I am reading a proof about the above that goes like this:
"Let $(A, B, C, D)$ be a tetrahedron and let $X ∈ (A, B, C, D)$. Let $m_X$ be the median line going from $X$ to the centroid of the opposite face. We will show that the two medians intersect in the centroid $S$
The centroid of a triangle $(X, Y, Z)$ is $S_{XYZ} = (X+Y+Z) / 3$ so we can write the medians as:
$m_A = {A + λ[ (B+C+D)/3 - A]}$
$m_D = {D + μ[ (A+B+C)/3 - D]}$
where both $μ$ and $λ$ are between $0$ and $1$
Intersecting both sets, we get $λ = μ = 3/4$"
I really do not understand the "intersecting both sets" part. What is going on and how did they obtain $3/4$?
We can suppose that midpoint of $BC$ is origin of the position vector. Then $B+C=0$ and then we have (if medians intersect)
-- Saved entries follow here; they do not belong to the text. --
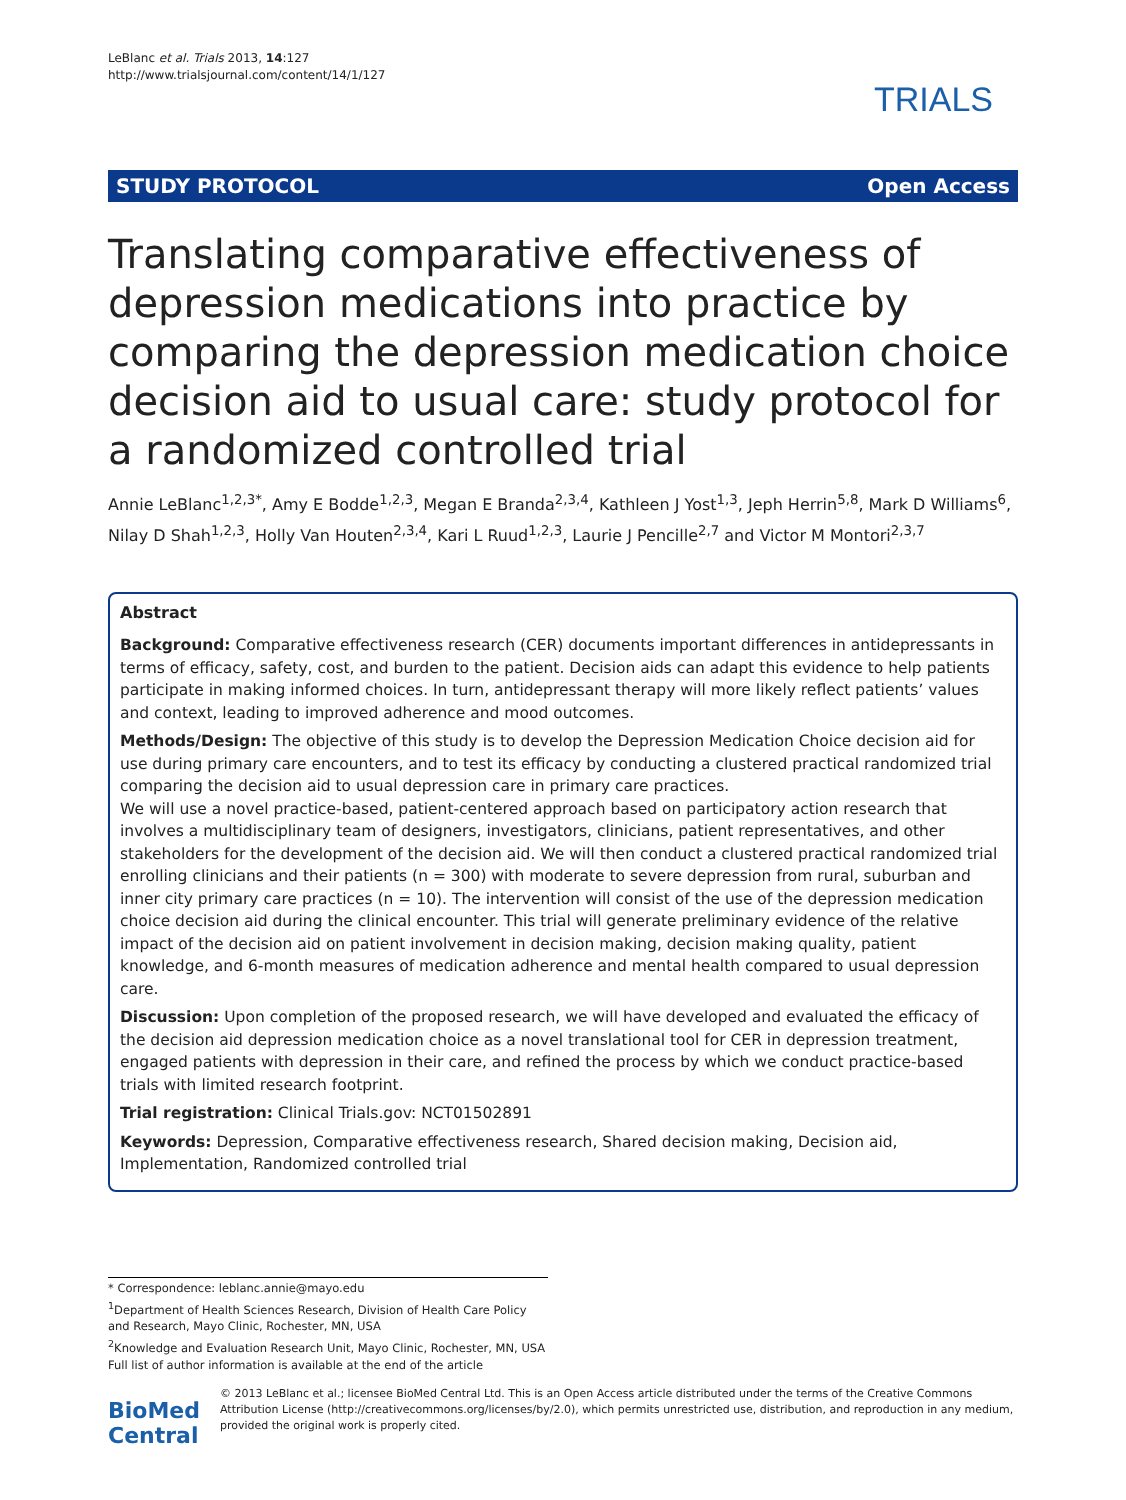LeBlanc et al. Trials 2013, 14:127
http://www.trialsjournal.com/content/14/1/127
TRIALS
STUDY PROTOCOL Open Access
Translating comparative effectiveness of depression medications into practice by comparing the depression medication choice decision aid to usual care: study protocol for a randomized controlled trial
Annie LeBlanc<sup>1,2,3*</sup>, Amy E Bodde<sup>1,2,3</sup>, Megan E Branda<sup>2,3,4</sup>, Kathleen J Yost<sup>1,3</sup>, Jeph Herrin<sup>5,8</sup>, Mark D Williams<sup>6</sup>, Nilay D Shah<sup>1,2,3</sup>, Holly Van Houten<sup>2,3,4</sup>, Kari L Ruud<sup>1,2,3</sup>, Laurie J Pencille<sup>2,7</sup> and Victor M Montori<sup>2,3,7</sup>
Abstract
Background: Comparative effectiveness research (CER) documents important differences in antidepressants in terms of efficacy, safety, cost, and burden to the patient. Decision aids can adapt this evidence to help patients participate in making informed choices. In turn, antidepressant therapy will more likely reflect patients’ values and context, leading to improved adherence and mood outcomes.
Methods/Design: The objective of this study is to develop the Depression Medication Choice decision aid for use during primary care encounters, and to test its efficacy by conducting a clustered practical randomized trial comparing the decision aid to usual depression care in primary care practices.
We will use a novel practice-based, patient-centered approach based on participatory action research that involves a multidisciplinary team of designers, investigators, clinicians, patient representatives, and other stakeholders for the development of the decision aid. We will then conduct a clustered practical randomized trial enrolling clinicians and their patients (n = 300) with moderate to severe depression from rural, suburban and inner city primary care practices (n = 10). The intervention will consist of the use of the depression medication choice decision aid during the clinical encounter. This trial will generate preliminary evidence of the relative impact of the decision aid on patient involvement in decision making, decision making quality, patient knowledge, and 6-month measures of medication adherence and mental health compared to usual depression care.
Discussion: Upon completion of the proposed research, we will have developed and evaluated the efficacy of the decision aid depression medication choice as a novel translational tool for CER in depression treatment, engaged patients with depression in their care, and refined the process by which we conduct practice-based trials with limited research footprint.
Trial registration: Clinical Trials.gov: NCT01502891
Keywords: Depression, Comparative effectiveness research, Shared decision making, Decision aid, Implementation, Randomized controlled trial
* Correspondence: leblanc.annie@mayo.edu
<sup>1</sup> Department of Health Sciences Research, Division of Health Care Policy and Research, Mayo Clinic, Rochester, MN, USA
<sup>2</sup> Knowledge and Evaluation Research Unit, Mayo Clinic, Rochester, MN, USA
Full list of author information is available at the end of the article
BioMed Central
© 2013 LeBlanc et al.; licensee BioMed Central Ltd. This is an Open Access article distributed under the terms of the Creative Commons Attribution License (http://creativecommons.org/licenses/by/2.0), which permits unrestricted use, distribution, and reproduction in any medium, provided the original work is properly cited.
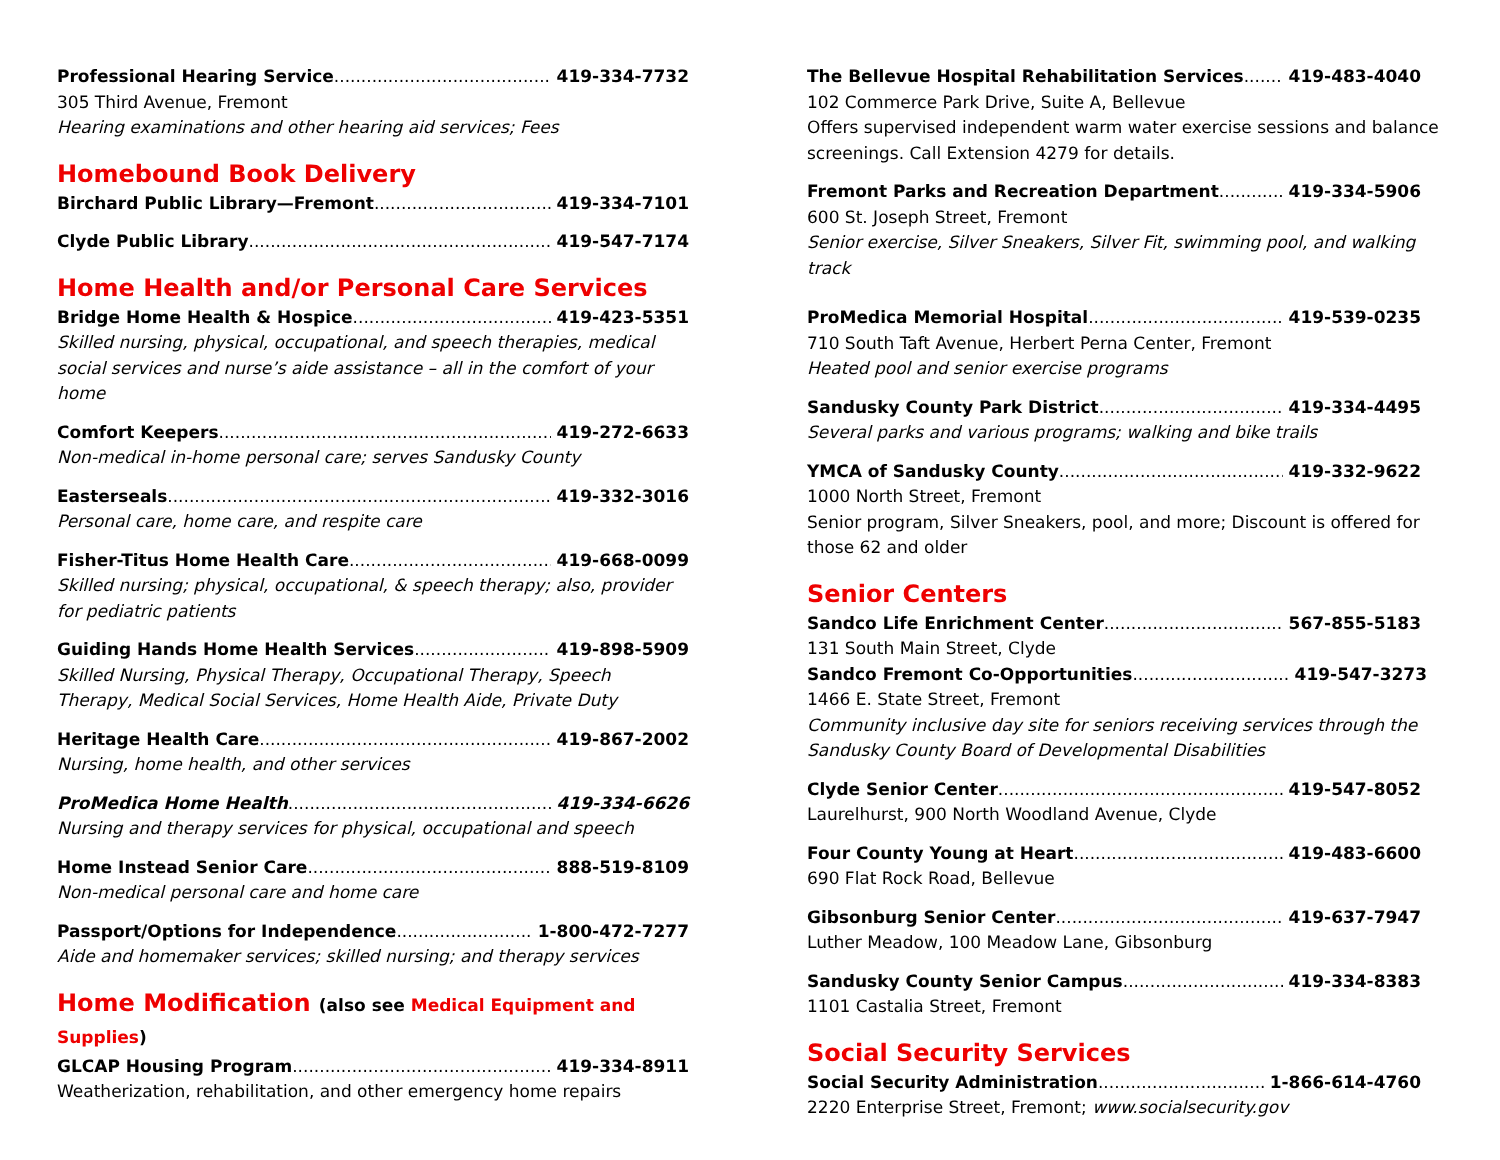Professional Hearing Service 419-334-7732
305 Third Avenue, Fremont
Hearing examinations and other hearing aid services; Fees
Homebound Book Delivery
Birchard Public Library—Fremont 419-334-7101
Clyde Public Library 419-547-7174
Home Health and/or Personal Care Services
Bridge Home Health & Hospice 419-423-5351
Skilled nursing, physical, occupational, and speech therapies, medical social services and nurse’s aide assistance – all in the comfort of your home
Comfort Keepers 419-272-6633
Non-medical in-home personal care; serves Sandusky County
Easterseals 419-332-3016
Personal care, home care, and respite care
Fisher-Titus Home Health Care 419-668-0099
Skilled nursing; physical, occupational, & speech therapy; also, provider for pediatric patients
Guiding Hands Home Health Services 419-898-5909
Skilled Nursing, Physical Therapy, Occupational Therapy, Speech Therapy, Medical Social Services, Home Health Aide, Private Duty
Heritage Health Care 419-867-2002
Nursing, home health, and other services
ProMedica Home Health 419-334-6626
Nursing and therapy services for physical, occupational and speech
Home Instead Senior Care 888-519-8109
Non-medical personal care and home care
Passport/Options for Independence 1-800-472-7277
Aide and homemaker services; skilled nursing; and therapy services
Home Modification (also see Medical Equipment and Supplies)
GLCAP Housing Program 419-334-8911
Weatherization, rehabilitation, and other emergency home repairs
The Bellevue Hospital Rehabilitation Services 419-483-4040
102 Commerce Park Drive, Suite A, Bellevue
Offers supervised independent warm water exercise sessions and balance screenings. Call Extension 4279 for details.
Fremont Parks and Recreation Department 419-334-5906
600 St. Joseph Street, Fremont
Senior exercise, Silver Sneakers, Silver Fit, swimming pool, and walking track
ProMedica Memorial Hospital 419-539-0235
710 South Taft Avenue, Herbert Perna Center, Fremont
Heated pool and senior exercise programs
Sandusky County Park District 419-334-4495
Several parks and various programs; walking and bike trails
YMCA of Sandusky County 419-332-9622
1000 North Street, Fremont
Senior program, Silver Sneakers, pool, and more; Discount is offered for those 62 and older
Senior Centers
Sandco Life Enrichment Center 567-855-5183
131 South Main Street, Clyde
Sandco Fremont Co-Opportunities 419-547-3273
1466 E. State Street, Fremont
Community inclusive day site for seniors receiving services through the Sandusky County Board of Developmental Disabilities
Clyde Senior Center 419-547-8052
Laurelhurst, 900 North Woodland Avenue, Clyde
Four County Young at Heart 419-483-6600
690 Flat Rock Road, Bellevue
Gibsonburg Senior Center 419-637-7947
Luther Meadow, 100 Meadow Lane, Gibsonburg
Sandusky County Senior Campus 419-334-8383
1101 Castalia Street, Fremont
Social Security Services
Social Security Administration 1-866-614-4760
2220 Enterprise Street, Fremont; www.socialsecurity.gov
$$ G = (1-\lambda)A+{\lambda \over 3}D = (1-\mu)D+{\mu \over 3}A$$
Since $A$ and $D$ are linearly independent we have
$$1-\lambda= {\mu \over 3}\;\;\;{\rm and}\;\;\;{\lambda \over 3} = 1-\mu$$
From here we get $\mu = \lambda =3/4$. So we get $$G = {1\over 4}(A+D)$$